Is that the secret answer though? We encrypt and this problem goes away?

If we move to strong encryption -- both to civil and military systems, and individuals at large -- I think we will deal with a great amount of the problem that exists already. There are some things that may persist. The distributed denial of service attack may be mitigated by some uses of encryption, but probably won't go away. The problem of trusted insiders who are disrupting systems themselves won't go away, even with a strong encryption system. Then there's one other threat, the rise of quantum computing, or spintronics. Instead of ones and zeros, plus or minuses of individual electronics can become a basis for advanced computing.

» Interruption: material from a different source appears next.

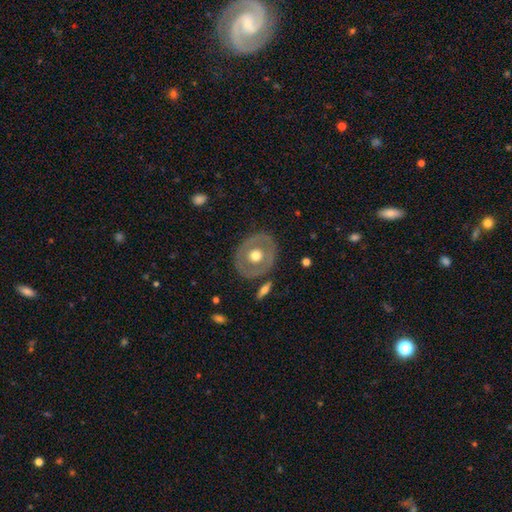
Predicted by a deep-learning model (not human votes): This appears to be a featured or disk galaxy (51%). Merging: none (82%).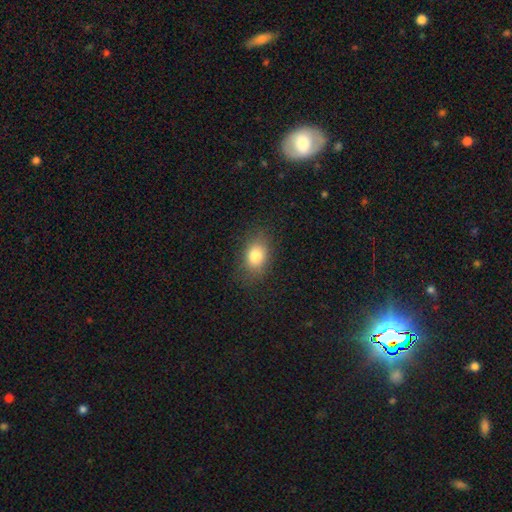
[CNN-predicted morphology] A smooth galaxy with no disk features (81%) that is in between round and cigar-shaped (74%). Merging: none (81%).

So we're looking at hackers and others who are developing very profoundly different kinds of codebreaking techniques. Some of this has to do with linking together many computers around the world. Some hackers have hundreds or thousands of zombies that they control. The zombie has come back to life in the information age now, as something that's controlled by a hacker that can be used to hotwire them all together to create computing power beyond our imagination. The strongest computer in the world is not a mainframe being manufactured in the United States or Japan. It's the parallel computer being hotwired by a hacker from some dusty office in some abandoned building.

[Moonlight Maze is] a real-world event that took place that proves the vulnerability. How? Why is it significant?

For me, Moonlight Maze, this intrusion into Defense Department computers that went on over a considerable period of time, is an existence proof of the vulnerabilities that the infosphere has, not only to disruption, but to exploitation by some adversary gaining access to very sensitive information, and doing so over a considerable period of time.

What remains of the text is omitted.